Examine each line of the data. Copy the line if it includes the word "level".

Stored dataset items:
-------------------------

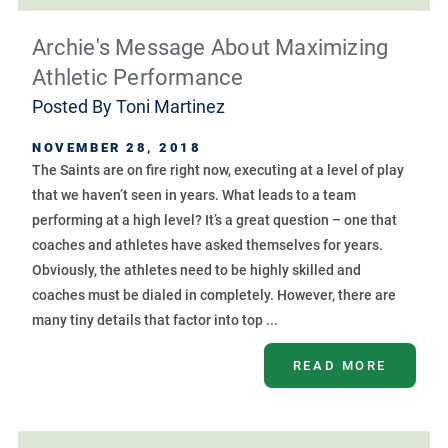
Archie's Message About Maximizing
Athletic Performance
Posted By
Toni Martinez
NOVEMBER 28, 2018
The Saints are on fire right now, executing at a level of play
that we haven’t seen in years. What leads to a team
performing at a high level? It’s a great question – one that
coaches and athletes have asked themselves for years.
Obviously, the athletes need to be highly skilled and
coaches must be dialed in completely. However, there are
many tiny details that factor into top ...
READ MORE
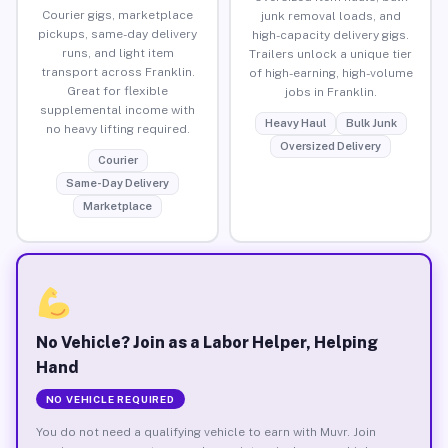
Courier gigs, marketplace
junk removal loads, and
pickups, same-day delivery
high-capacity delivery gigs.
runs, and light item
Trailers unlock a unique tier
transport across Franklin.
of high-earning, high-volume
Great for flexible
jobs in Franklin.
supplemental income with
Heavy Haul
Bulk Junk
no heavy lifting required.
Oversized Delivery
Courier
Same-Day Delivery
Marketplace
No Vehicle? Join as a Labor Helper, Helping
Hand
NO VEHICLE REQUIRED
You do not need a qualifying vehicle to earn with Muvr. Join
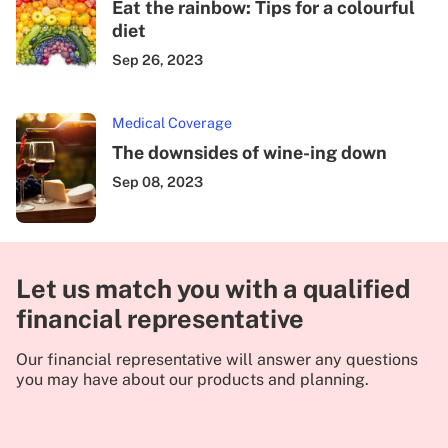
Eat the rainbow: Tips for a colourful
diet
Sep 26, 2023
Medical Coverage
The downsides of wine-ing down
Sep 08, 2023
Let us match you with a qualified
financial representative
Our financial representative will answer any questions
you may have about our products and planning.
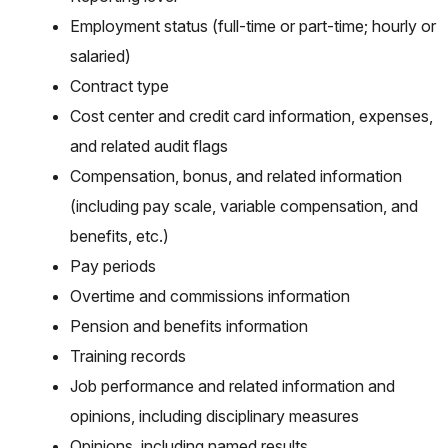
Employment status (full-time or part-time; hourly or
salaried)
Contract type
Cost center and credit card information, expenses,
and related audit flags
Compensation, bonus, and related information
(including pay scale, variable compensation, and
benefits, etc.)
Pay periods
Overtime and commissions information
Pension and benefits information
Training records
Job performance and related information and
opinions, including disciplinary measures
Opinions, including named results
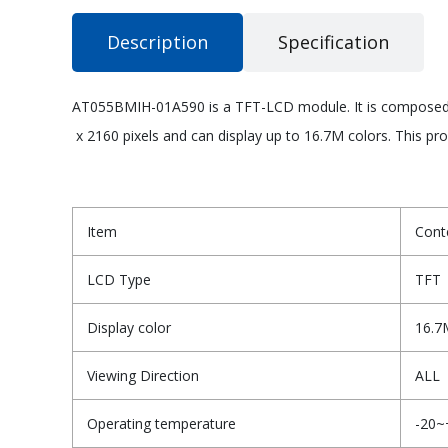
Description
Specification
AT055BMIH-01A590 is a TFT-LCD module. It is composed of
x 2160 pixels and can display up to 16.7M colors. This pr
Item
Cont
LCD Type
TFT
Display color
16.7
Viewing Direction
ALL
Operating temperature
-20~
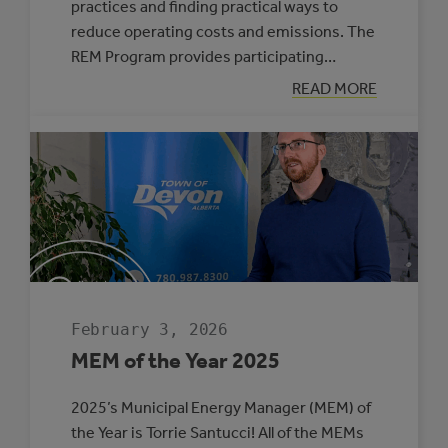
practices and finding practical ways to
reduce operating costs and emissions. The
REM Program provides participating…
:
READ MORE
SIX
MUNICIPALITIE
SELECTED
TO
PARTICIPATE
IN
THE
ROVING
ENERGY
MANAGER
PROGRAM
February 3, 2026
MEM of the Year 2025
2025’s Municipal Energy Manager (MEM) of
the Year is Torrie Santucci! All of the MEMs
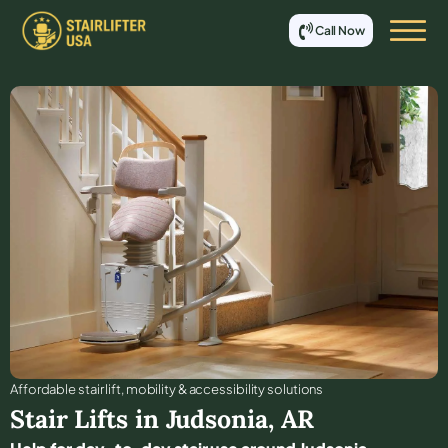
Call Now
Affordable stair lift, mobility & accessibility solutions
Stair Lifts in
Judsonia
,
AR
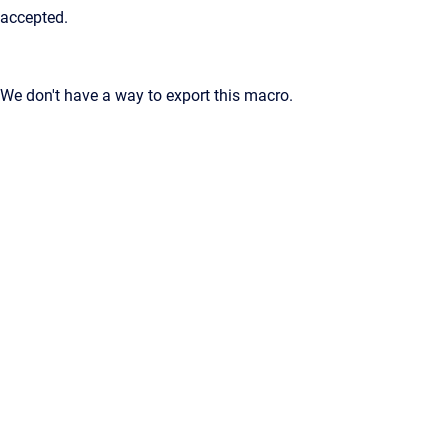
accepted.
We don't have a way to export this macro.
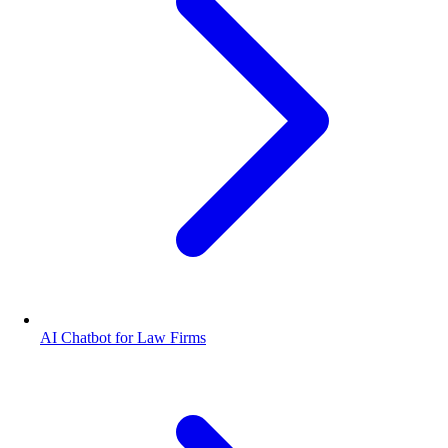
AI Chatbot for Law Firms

-------------------------

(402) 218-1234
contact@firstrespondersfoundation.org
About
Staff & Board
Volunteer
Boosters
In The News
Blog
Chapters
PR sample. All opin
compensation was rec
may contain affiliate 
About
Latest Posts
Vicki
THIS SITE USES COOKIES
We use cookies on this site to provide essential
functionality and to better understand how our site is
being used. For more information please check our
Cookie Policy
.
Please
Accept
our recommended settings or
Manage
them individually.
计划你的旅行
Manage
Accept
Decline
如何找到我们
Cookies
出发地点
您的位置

-------------------------

§ **Answer to this problem**
The Saints are on fire right now, executing at a level of play
performing at a high level? It’s a great question – one that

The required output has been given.